Net worth: $143.4 billion
Source: Berkshire Hathaway
Age: 94
Residence: Omaha, Nebraska
Citizenship: U.S.
Warren Buffett was one of just two in the top 10 whose fortunes fell in the past month, a $2.2 billion drop as a result of a slightly more than 1% decline in Berkshire Hathaway shares. Buffett dropped from No. 6 richest in July to No. 9.
Known as the “Oracle of Omaha,” Buffett is one of the most successful investors of all time. He still runs Berkshire Hathaway, which owns dozens of companies, including insurer Geico, battery maker Duracell and restaurant chain Dairy Queen, but announced in May that he will retire as CEO at the end of 2025. The son of a U.S. congressman, he first bought stock at age 11 and first filed taxes at age 13.
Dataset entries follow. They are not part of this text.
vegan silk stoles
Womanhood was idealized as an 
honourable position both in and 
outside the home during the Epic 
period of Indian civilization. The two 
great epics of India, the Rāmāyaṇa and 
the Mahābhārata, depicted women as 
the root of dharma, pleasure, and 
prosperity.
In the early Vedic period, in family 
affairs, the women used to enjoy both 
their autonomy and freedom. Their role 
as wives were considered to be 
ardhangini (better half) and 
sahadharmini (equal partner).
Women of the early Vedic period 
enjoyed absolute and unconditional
Buffett created the Giving Pledge with Bill Gates and Melinda French Gates in 2010, asking billionaires to commit to give away at least half their fortune to charitable groups. Buffett has said he would donate 99% of his fortune. So far he’s give more than $66 billion of Berkshire Hathaway stock to the Gates Foundation (formerly the Bill & Melinda Gates Foundation), foundations run by his children and one started by his late first wife. The Giving Pledge turns 15 years old this year.
10. Bernard Arnault


Net worth: $142.9 billion
Source: LVMH/ luxury goods
Age: 76
Residence: Paris
Citizenship: France
The luxury goods tycoon got $4.5 billion richer due to a roughly 6% rise in LVMH shares. But that wasn’t enough to keep the No. 9 spot he had a month ago. Now he ranks No. 10 in the world.
Bernard Arnault is CEO and chairman of luxury goods group LVMH. Arnault’s father made millions in the construction business; to get his start, Arnault used $15 million of that fortune to buy Christian Dior. He has since built the largest luxury goods company in the world with some 70 fashion and cosmetics brands, including Louis Vuitton, Christian Dior, Moet & Chandon, Sephora and jeweler Tiffany & Co.
All five of Arnault’s children work in parts of the LVMH empire. In 2024, Arnault nominated two of his sons—Alexandre and Frédéric—to the board of LVMH; Alexandre was named deputy CEO of LVMH’s wine and spirits division. His daughter Delphine, who runs Dior, and son Antoine, already sit on the board. In June 2024, he named son Frédéric as head of LVMH’s family holding group. His youngest son, Jean, is director of watches at Louis Vuitton.
Arnault was the world’s richest person for most of the first half of 2023 and again from February through late May 2024.
Who is the richest man in the world?
As of August 1, 2025, the richest person in the world is Tesla and SpaceX CEO Elon Musk. He’s worth $401.2 billion. He moved into the number one spot in late May 2024, overtaking Bernard Arnault of France.
Who is the richest woman in the world?
The richest woman in the world is Alice Walton, daughter of Walmart founder Sam Walton. As of August 1, 2025, she is worth an estimated $107 billion and is the world’s 16th richest person. Her fortune lies in her ownership stake in retailer Walmart, which she inherited from her late father. Her brothers Rob, Jim and John (d. 2005) also inherited stakes in Walmart from their father. John’s widow Christy Walton and their son Lukas Walton inherited John’s shares and both rank on Forbes’ billionaires list.